Espaço do Diário do Minho

PELA NOSSA SAÚDE

15 Ago 2022
Narciso Mendes

         Estive há uns dias com um amigo meu, das velhas andanças de juventude, agora, tal como eu, idoso e reformado. Só que desta vez achei-o algo taciturno, de semblante carregado e sem o humor que o caraterizava. Senti logo que algo de estranho se estava a passar com ele, uma vez que fora sempre uma pessoa bastante extrovertida. De facto, nem me parecia o Custódio habitual. Acabando por o interpelar sobra a razão do seu estado atual, na intenção de o ajudar:

– “O que tens pá, o que se passa contigo? Estás com uma cara de poucos amigos!”. Franziu o sobrolho e pôs-se a desfiar o rosário das suas mágoas, dizendo: – “Desculpa lá, é que estou a chegar daquele imponente edifício hospitalar de Braga, onde fui à consulta por causa dos meus padecimentos e não é que me sinto desprotegido por este Serviço Nacional de Saúde (SNS) nos moldes em que está?”.

 “Mas, porquê?”. Indaguei e a resposta foi esta: — “porque os serviços de imagiologia do Hospital mandaram às malvas os exames pedidos, há cerca de um ano, pelo médico. Ao menos, quando aquilo era uma PPP, ia fazê-los aos privados, mas, agora, a ministra, não deixa. Daí, perceber a decisão dos médicos em pedirem escusa de responsabilidade se algo correr mal”.

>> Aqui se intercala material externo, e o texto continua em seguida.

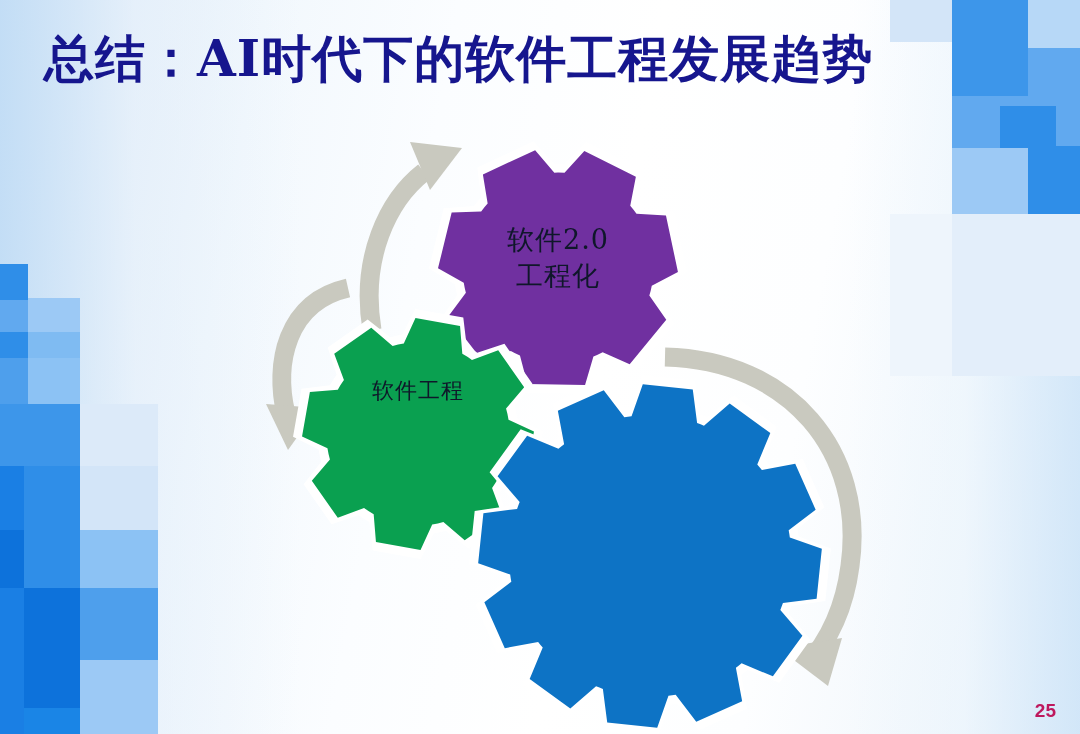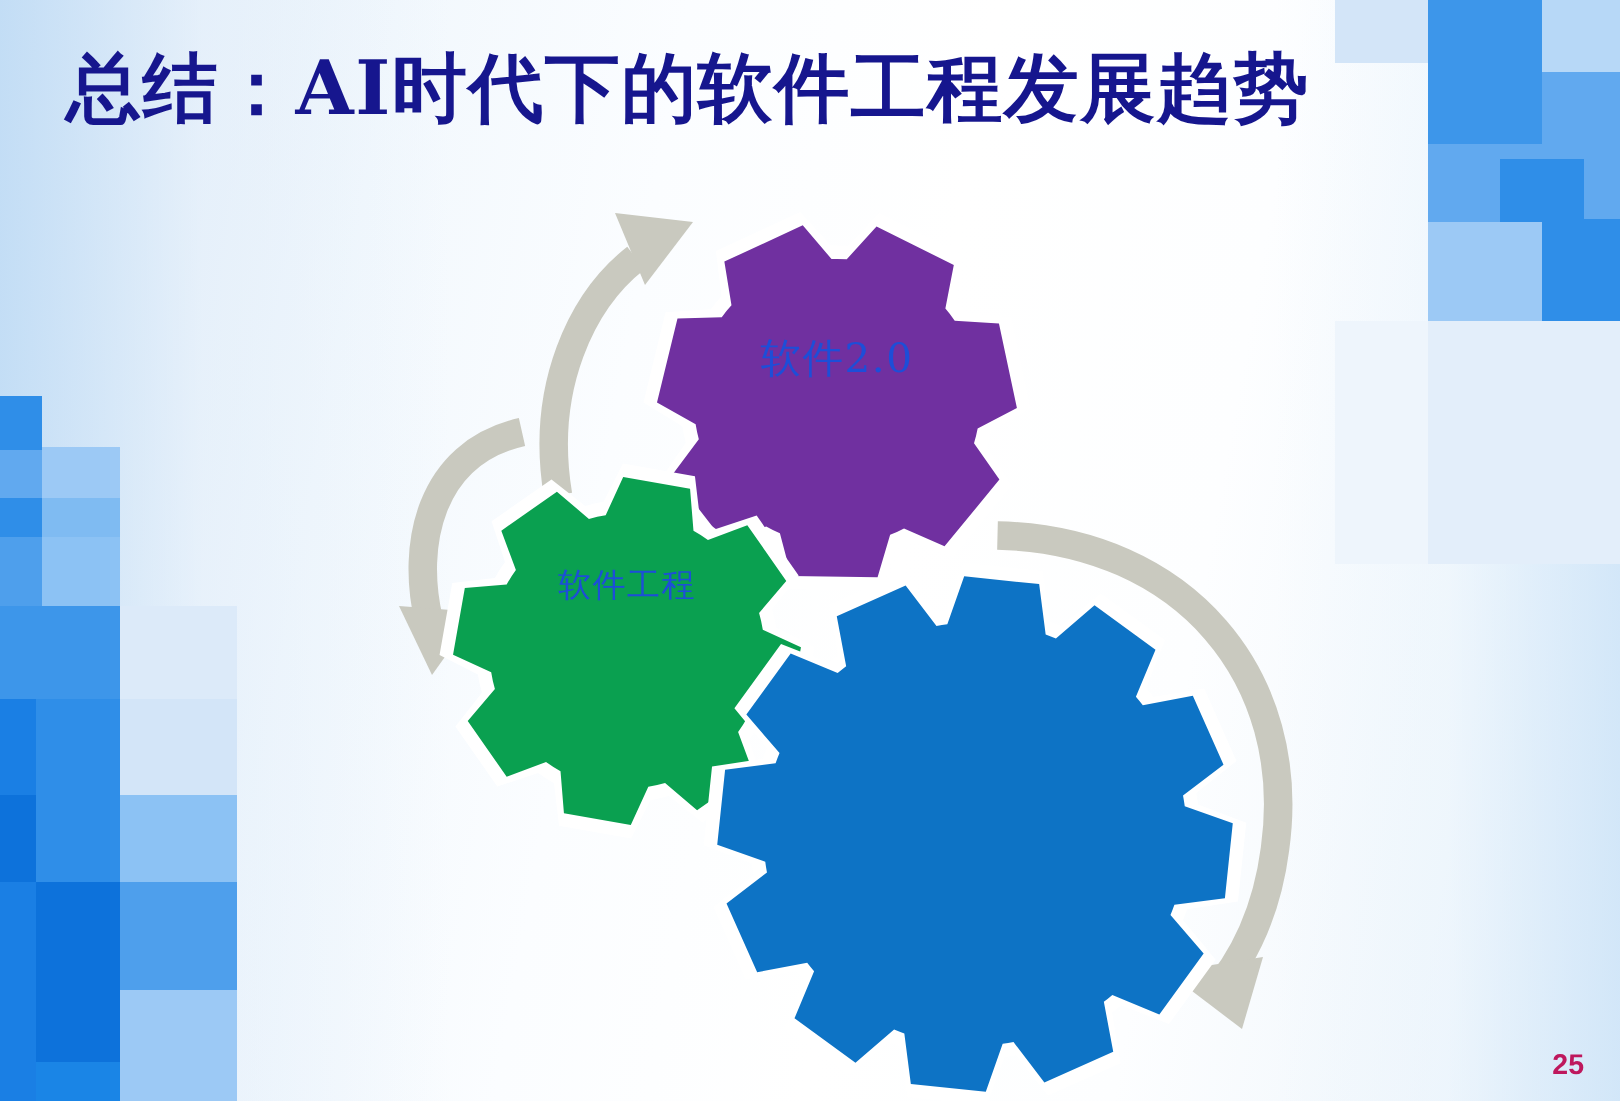--- a/index.html
+++ b/index.html
@@ -67,21 +67,21 @@
   
   #stage {
     position: absolute;
     left: 0; top: 0;
     width: 1080px; height: 734px;
   }
   #stage svg { display: block; }
 
   .gear-label {
     position: absolute;
-    color: #1d4ed8;
+    color: #0f172a;
     font-family: "DejaVu Serif", "Liberation Serif", serif;
     text-align: center;
     white-space: nowrap;
     line-height: 1.35;
     pointer-events: none;
   }
   #label-purple { font-size: 27px; letter-spacing: 1px; }
   #label-green  { font-size: 22px; letter-spacing: 1px; }
   #label-blue   { font-size: 42px; letter-spacing: 4px; }
 
@@ -162,20 +162,21 @@
           <path d="M636.48,213.75L665.96,215.61L677.94,271.95L651.76,285.64A95.4,95.4 0 0 1 649.34,295.53L649.34,295.53L666.27,319.74L629.69,364.23L602.67,352.30A95.4,95.4 0 0 1 593.42,356.58L593.42,356.58L585.05,384.91L527.46,384.05L519.94,355.48A95.4,95.4 0 0 1 510.83,350.92L510.83,350.92L483.46,362.04L448.23,316.48L465.88,292.79A95.4,95.4 0 0 1 463.76,282.83L463.76,282.83L438.00,268.36L451.66,212.40L481.18,211.43A95.4,95.4 0 0 1 487.65,203.56L487.65,203.56L482.90,174.40L535.16,150.19L554.33,172.67A95.4,95.4 0 0 1 564.52,172.82L564.52,172.82L584.35,150.93L635.87,176.69L630.25,205.70A95.4,95.4 0 0 1 636.48,213.75Z" fill="#7030a0"></path>
           <path d="M517.42,418.39L542.97,431.27L534.50,479.30L506.09,482.67A100.64,100.64 0 0 1 499.34,493.26L499.34,493.26L508.30,520.44L468.34,548.41L445.87,530.70A100.64,100.64 0 0 1 433.61,533.42L433.61,533.42L420.73,558.97L372.70,550.50L369.33,522.09A100.64,100.64 0 0 1 358.74,515.34L358.74,515.34L331.56,524.30L303.59,484.34L321.30,461.87A100.64,100.64 0 0 1 318.58,449.61L318.58,449.61L293.03,436.73L301.50,388.70L329.91,385.33A100.64,100.64 0 0 1 336.66,374.74L336.66,374.74L327.70,347.56L367.66,319.59L390.13,337.30A100.64,100.64 0 0 1 402.39,334.58L402.39,334.58L415.27,309.03L463.30,317.50L466.67,345.91A100.64,100.64 0 0 1 477.26,352.66L477.26,352.66L504.44,343.70L532.41,383.66L514.70,406.13A100.64,100.64 0 0 1 517.42,418.39Z" fill="#ffffff"></path>
           <path d="M508.53,419.79L533.97,431.47L526.11,476.04L498.21,478.32A91.64,91.64 0 0 1 492.07,487.96L492.07,487.96L501.79,514.22L464.72,540.18L443.38,522.06A91.64,91.64 0 0 1 432.21,524.53L432.21,524.53L420.53,549.97L375.96,542.11L373.68,514.21A91.64,91.64 0 0 1 364.04,508.07L364.04,508.07L337.78,517.79L311.82,480.72L329.94,459.38A91.64,91.64 0 0 1 327.47,448.21L327.47,448.21L302.03,436.53L309.89,391.96L337.79,389.68A91.64,91.64 0 0 1 343.93,380.04L343.93,380.04L334.21,353.78L371.28,327.82L392.62,345.94A91.64,91.64 0 0 1 403.79,343.47L403.79,343.47L415.47,318.03L460.04,325.89L462.32,353.79A91.64,91.64 0 0 1 471.96,359.93L471.96,359.93L498.22,350.21L524.18,387.28L506.06,408.62A91.64,91.64 0 0 1 508.53,419.79Z" fill="#0aa050"></path>
           <path d="M798.75,536.38L830.84,548.42L825.31,601.01L791.42,606.12A150.04,150.04 0 0 1 788.63,613.38L788.63,613.38L810.40,639.86L779.32,682.64L747.41,670.12A150.04,150.04 0 0 1 741.37,675.01L741.37,675.01L746.98,708.82L698.67,730.33L677.30,703.53A150.04,150.04 0 0 1 669.62,704.75L669.62,704.75L657.58,736.84L604.99,731.31L599.88,697.42A150.04,150.04 0 0 1 592.62,694.63L592.62,694.63L566.14,716.40L523.36,685.32L535.88,653.41A150.04,150.04 0 0 1 530.99,647.37L530.99,647.37L497.18,652.98L475.67,604.67L502.47,583.30A150.04,150.04 0 0 1 501.25,575.62L501.25,575.62L469.16,563.58L474.69,510.99L508.58,505.88A150.04,150.04 0 0 1 511.37,498.62L511.37,498.62L489.60,472.14L520.68,429.36L552.59,441.88A150.04,150.04 0 0 1 558.63,436.99L558.63,436.99L553.02,403.18L601.33,381.67L622.70,408.47A150.04,150.04 0 0 1 630.38,407.25L630.38,407.25L642.42,375.16L695.01,380.69L700.12,414.58A150.04,150.04 0 0 1 707.38,417.37L707.38,417.37L733.86,395.60L776.64,426.68L764.12,458.59A150.04,150.04 0 0 1 769.01,464.63L769.01,464.63L802.82,459.02L824.33,507.33L797.53,528.70A150.04,150.04 0 0 1 798.75,536.38Z" fill="#ffffff"></path>
           <path d="M789.83,537.55L821.85,548.80L816.60,598.77L782.94,603.11A141.04,141.04 0 0 1 780.32,609.94L780.32,609.94L802.43,635.69L772.89,676.34L741.57,663.27A141.04,141.04 0 0 1 735.89,667.87L735.89,667.87L742.16,701.22L696.25,721.66L675.67,694.68A141.04,141.04 0 0 1 668.45,695.83L668.45,695.83L657.20,727.85L607.23,722.60L602.89,688.94A141.04,141.04 0 0 1 596.06,686.32L596.06,686.32L570.31,708.43L529.66,678.89L542.73,647.57A141.04,141.04 0 0 1 538.13,641.89L538.13,641.89L504.78,648.16L484.34,602.25L511.32,581.67A141.04,141.04 0 0 1 510.17,574.45L510.17,574.45L478.15,563.20L483.40,513.23L517.06,508.89A141.04,141.04 0 0 1 519.68,502.06L519.68,502.06L497.57,476.31L527.11,435.66L558.43,448.73A141.04,141.04 0 0 1 564.11,444.13L564.11,444.13L557.84,410.78L603.75,390.34L624.33,417.32A141.04,141.04 0 0 1 631.55,416.17L631.55,416.17L642.80,384.15L692.77,389.40L697.11,423.06A141.04,141.04 0 0 1 703.94,425.68L703.94,425.68L729.69,403.57L770.34,433.11L757.27,464.43A141.04,141.04 0 0 1 761.87,470.11L761.87,470.11L795.22,463.84L815.66,509.75L788.68,530.33A141.04,141.04 0 0 1 789.83,537.55Z" fill="#0d73c5"></path>
         </g>
     </svg>
 
     <div class="gear-label" id="label-purple" style="left: 408px; top: 222px; width: 300px;">
         <div>软件2.0</div>
+        <div>工程化</div>
       </div>
     <div class="gear-label" id="label-green" style="left: 268px; top: 376px; width: 300px; text-align: center;">
         <div>软件工程</div>
       </div>
   </div>
 
   <div id="pageno">25</div>
 
 </div>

De facto, o meu amigo tem carradas de razão. Que o digam as mulheres grávidas, a braços com uma maternidade eminente, ao esbarrarem com os serviços de ginecologia e obstetrícia encerrados. Coisa inédita desde o início da liberdade, da democracia e da criação do SNS. E os nossos governantes, ainda, têm o desplante de nos virem dizer que o baixo índice de natalidade, por cá, é preocupante e que é preciso algo ser feito para inverter a situação. Como assim, se fecham os blocos de partos às parturientes prestes a darem à luz? E o que diz o Presidente da República? Põe-se, com aquele ar de “catavento”, a ver se chove.

Depois, anda para aí certa gente a desdobrar-se em colóquios e debates sobre o envelhecimento da população e a falta de natalidade, porém, a ideia que nos assalta é a de que aquilo que mais importa é ser paga por isso. Atente-se, pois, às contradições que vão surgindo: há autarquias a oferecerem cheques-prémio aos casais que decidam ter filhos como contributo ao aumento populacional, mas depois mandam as grávidas parir duas dezenas de quilómetros de distância, ou mais, da sua área de residência, só porque o hospital decidiu bater-lhes com a porta na cara.

Este esboroar do SNS tem dois rostos: o do Primeiro-ministro Costa e o da “tonta” Ministra da Saúde, Temido, que se fossem de outra cor política – mesmo com maioria absoluta – já estariam no olho da rua. Mas não. Prosseguem na senda do “desnorte” a que, também, vai ajudando a implementação das 35 horas semanais, o desmantelamento das PPP nos hospitais e, se não arrepiarem caminho, a hipotética laboração semanal de 4 dias. E o povo – na sua maioria de esquerda, ainda que com o caos na saúde – resigna e aplaude, só porque o isentaram das taxas moderadoras.

Entretanto, há pessoas que se veem na necessidade de recorrer ao crédito para fazerem cirurgias e tratamentos nos privados, devido ao comatoso estado do SNS, como forma de se sentirem aliviadas nas suas maleitas. Daí, o crescimento daqueles a olhos vistos, ou não estivessem eles atentos ao maná que provém da rotura na saúde pública que é o que lhes dá o gaipo. Para tal, vão procurando fidelizar os pacientes com seguros e descontos de 50% nas consultas.

Quanto ao Custódio, esse, lá vai implorando aos nossos governantes para que olhem pela nossa saúde, porque cuidar dela é contribuir para a melhoria da economia e um travão ao absentismo em Portugal. E, em tom de desabafo, lá me foi dizendo: – “nunca, em dias de vida, vi semelhante vexame infligido, sobretudo, às parturientes? E que dizer, quando o ‘maioral’ das Finanças vem afirmar que dinheiro para o SNS não é problema? Então, se assim é, o que faz falta é o povo sair à rua, avisar o PM e a malta do PS de que é imperioso refundá-lo.”